▶ **Activity**: The count of lines below that include the string "pinky" is the whole answer.

▶

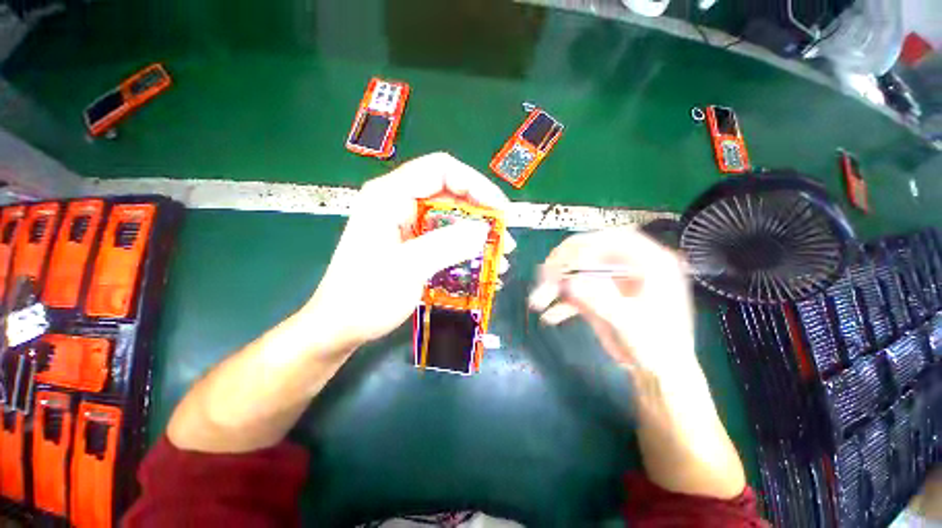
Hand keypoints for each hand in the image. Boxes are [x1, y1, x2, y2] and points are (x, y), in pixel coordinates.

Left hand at [301, 152, 513, 352]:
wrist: (340, 326)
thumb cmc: (365, 296)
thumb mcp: (408, 268)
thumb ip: (447, 245)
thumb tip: (484, 230)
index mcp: (390, 195)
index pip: (441, 170)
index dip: (475, 184)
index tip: (500, 211)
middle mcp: (399, 203)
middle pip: (450, 194)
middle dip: (482, 215)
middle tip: (504, 240)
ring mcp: (406, 225)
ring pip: (451, 218)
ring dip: (477, 236)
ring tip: (500, 258)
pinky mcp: (412, 243)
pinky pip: (445, 238)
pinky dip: (465, 250)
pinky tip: (482, 267)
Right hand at [528, 227, 699, 384]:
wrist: (657, 373)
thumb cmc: (657, 348)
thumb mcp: (631, 324)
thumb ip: (601, 300)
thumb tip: (572, 280)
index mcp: (649, 263)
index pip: (614, 239)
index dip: (586, 246)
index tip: (564, 263)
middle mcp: (627, 265)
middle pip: (589, 251)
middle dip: (562, 264)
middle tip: (543, 278)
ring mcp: (610, 280)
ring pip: (577, 270)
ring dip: (555, 284)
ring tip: (537, 301)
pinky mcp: (598, 294)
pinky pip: (575, 290)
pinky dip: (560, 301)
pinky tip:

◀

▶ **Result of this task**: 8